Staple Security by Jessica Barnes

Staple Security by Jessica Barnes

Author:Jessica Barnes
Language: eng
Format: epub
Publisher: Duke University Press


Conclusion

Procuring, assessing, and storing wheat are part of a complex network of interactions that results in the Egyptian people having bread to eat each day. But while these practices have a shared outcome, their underlying logics are multiple. For national officials, these practices are designed to ensure that the government has enough quality wheat for use in the government-subsidized bread program (see chapter 4). For farming households, they are practices designed to ensure that a family has enough quality wheat for use in the production of homemade bread (see chapter 5). Within and between these levels, at each point in the grain’s movement through the country, there are a number of competing interests at play—between traders for whom rising international wheat prices are a source of profit and government officials for whom they pose a threat; between those primarily concerned about the quality of imported wheat and those who see cost as a more pressing consideration; and between those for whom grain in a silo is a strategic reserve and those for whom it is a mechanism of personal gain.

Different forms of knowledge underpin these contrasting positions.

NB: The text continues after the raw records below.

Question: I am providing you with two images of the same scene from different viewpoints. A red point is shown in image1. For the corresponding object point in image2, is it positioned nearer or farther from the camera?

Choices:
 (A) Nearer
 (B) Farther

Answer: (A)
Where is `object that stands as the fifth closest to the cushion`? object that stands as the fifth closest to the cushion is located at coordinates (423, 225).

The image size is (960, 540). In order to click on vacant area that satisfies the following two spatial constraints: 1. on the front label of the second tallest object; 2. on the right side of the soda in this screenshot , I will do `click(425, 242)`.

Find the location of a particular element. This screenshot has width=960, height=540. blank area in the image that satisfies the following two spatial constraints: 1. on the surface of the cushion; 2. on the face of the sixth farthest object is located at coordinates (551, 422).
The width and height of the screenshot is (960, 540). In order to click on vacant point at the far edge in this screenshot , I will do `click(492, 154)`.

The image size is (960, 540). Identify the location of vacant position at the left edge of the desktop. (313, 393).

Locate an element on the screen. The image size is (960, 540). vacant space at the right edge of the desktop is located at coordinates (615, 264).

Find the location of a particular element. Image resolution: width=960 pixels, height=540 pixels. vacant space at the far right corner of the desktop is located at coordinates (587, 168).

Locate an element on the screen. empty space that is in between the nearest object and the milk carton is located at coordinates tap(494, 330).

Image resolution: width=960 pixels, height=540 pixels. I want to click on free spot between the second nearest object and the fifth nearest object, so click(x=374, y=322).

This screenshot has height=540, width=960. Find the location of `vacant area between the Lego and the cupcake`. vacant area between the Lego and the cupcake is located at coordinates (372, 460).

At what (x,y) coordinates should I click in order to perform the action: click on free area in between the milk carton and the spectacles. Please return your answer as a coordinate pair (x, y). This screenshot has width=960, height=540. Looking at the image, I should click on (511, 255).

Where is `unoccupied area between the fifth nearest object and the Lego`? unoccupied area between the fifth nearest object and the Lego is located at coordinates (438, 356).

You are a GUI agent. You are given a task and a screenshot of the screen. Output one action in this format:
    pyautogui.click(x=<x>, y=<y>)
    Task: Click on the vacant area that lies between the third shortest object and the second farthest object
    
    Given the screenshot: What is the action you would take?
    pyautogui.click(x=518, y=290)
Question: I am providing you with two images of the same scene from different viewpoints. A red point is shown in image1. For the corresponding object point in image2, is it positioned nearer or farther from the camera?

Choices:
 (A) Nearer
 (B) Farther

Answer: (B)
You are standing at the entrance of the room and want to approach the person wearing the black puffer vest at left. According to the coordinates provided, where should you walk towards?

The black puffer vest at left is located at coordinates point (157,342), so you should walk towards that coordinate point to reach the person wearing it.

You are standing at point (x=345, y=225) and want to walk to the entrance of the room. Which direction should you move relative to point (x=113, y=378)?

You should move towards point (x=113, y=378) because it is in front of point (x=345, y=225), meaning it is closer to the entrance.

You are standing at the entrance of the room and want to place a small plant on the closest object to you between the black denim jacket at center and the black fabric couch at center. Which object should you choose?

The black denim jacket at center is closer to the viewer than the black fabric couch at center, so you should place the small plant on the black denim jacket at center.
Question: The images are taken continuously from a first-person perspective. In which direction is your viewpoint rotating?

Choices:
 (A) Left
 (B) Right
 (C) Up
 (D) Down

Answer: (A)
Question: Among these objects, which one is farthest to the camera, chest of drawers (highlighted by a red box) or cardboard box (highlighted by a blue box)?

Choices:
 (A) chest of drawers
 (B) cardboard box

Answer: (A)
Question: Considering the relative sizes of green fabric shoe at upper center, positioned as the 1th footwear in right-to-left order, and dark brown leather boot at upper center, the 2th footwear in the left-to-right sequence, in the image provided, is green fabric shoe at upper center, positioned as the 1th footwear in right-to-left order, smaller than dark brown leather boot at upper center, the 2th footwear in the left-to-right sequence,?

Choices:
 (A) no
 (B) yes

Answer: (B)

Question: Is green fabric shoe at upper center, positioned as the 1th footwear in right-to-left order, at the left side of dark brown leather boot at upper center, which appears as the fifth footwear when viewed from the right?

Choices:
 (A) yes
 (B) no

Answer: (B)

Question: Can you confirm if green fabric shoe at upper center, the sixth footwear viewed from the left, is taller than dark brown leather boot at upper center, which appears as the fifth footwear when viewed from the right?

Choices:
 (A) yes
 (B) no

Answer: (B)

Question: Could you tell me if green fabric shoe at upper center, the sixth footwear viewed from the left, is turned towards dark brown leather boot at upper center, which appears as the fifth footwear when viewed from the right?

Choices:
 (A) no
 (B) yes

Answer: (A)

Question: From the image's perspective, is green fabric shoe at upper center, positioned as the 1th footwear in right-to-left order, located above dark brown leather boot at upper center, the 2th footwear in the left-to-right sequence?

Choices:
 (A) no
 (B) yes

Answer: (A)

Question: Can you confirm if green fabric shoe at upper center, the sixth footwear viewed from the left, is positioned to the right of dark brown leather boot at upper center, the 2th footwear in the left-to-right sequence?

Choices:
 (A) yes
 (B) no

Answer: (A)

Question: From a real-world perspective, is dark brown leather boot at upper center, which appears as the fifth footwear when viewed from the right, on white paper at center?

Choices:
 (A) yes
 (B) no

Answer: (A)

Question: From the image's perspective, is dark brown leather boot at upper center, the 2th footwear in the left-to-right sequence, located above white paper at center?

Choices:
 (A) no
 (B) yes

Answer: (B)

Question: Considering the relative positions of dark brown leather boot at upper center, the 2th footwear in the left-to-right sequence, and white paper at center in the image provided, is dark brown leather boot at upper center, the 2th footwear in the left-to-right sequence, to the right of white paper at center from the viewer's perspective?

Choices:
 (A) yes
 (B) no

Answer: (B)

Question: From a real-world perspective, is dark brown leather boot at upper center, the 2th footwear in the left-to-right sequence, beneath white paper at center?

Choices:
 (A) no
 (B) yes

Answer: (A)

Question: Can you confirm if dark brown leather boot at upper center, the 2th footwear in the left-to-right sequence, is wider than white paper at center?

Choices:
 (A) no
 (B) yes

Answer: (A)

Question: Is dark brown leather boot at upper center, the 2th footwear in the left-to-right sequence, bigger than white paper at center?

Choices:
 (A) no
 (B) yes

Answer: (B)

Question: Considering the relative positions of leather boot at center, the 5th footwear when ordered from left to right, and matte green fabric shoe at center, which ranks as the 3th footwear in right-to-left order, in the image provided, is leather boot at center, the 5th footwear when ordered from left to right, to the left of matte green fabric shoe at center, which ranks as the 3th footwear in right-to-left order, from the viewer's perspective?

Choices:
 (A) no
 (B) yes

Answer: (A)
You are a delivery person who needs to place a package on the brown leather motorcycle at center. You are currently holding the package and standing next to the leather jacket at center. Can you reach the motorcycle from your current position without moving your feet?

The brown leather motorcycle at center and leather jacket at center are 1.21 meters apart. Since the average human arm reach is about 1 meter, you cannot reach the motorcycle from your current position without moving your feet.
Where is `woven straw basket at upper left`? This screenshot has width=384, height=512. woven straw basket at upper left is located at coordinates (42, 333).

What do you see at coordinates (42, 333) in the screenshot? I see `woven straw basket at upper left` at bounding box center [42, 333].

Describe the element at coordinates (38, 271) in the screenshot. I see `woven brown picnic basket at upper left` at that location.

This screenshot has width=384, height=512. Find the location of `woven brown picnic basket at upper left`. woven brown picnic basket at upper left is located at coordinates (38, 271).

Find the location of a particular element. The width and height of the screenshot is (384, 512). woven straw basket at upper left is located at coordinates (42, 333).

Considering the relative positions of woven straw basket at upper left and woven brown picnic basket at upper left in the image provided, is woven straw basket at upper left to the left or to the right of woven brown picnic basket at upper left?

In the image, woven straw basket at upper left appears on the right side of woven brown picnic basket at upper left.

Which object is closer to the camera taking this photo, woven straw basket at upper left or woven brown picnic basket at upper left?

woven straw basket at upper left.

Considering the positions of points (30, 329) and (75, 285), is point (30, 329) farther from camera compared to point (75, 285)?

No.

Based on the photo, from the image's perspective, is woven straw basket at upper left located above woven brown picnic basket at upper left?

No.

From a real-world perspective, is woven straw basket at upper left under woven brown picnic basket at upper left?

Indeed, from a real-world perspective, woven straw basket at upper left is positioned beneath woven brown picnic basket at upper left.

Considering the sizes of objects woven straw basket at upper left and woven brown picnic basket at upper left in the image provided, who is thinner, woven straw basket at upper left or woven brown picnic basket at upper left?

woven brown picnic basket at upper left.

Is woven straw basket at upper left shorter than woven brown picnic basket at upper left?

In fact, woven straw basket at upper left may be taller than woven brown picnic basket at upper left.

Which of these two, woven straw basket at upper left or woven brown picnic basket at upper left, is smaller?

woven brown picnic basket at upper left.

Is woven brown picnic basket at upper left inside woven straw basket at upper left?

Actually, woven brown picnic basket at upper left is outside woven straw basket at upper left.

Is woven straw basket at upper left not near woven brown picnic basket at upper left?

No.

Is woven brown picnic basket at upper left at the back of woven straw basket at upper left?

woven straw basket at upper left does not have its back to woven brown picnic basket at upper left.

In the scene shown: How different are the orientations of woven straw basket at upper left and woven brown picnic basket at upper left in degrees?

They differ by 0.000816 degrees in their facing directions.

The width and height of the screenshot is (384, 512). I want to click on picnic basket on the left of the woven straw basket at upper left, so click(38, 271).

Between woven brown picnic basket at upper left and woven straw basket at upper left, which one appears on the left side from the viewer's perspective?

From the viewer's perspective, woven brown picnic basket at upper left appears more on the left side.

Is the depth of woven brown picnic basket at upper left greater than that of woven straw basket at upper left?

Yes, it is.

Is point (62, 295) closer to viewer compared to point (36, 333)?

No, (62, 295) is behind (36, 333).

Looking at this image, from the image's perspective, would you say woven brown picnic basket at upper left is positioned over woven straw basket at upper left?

From the posting on a classified ad website to a trader’s Twitter feed, headlines in an Egyptian newspaper to laser cameras within a silo, there are many ways of knowing how much and what kinds of wheat are moving into and through the country. These knowledges can do multiple things—allow traders to make money, facilitate surveillance, or make people feel safe. They are both contingent and incomplete. The government is investing in computer systems to monitor grain in storage, but there are some stores, like those within farmers’ homes, about which it knows little. Inspectors employ laboratory tests to know the quality of wheat, but assessment is dependent on the sample of grain tested and the standards adopted. The press reports the government’s procurement of foreign wheat, but much of the process goes on behind closed doors. Thus both knowledge—and its corollary, ignorance—shape staple security.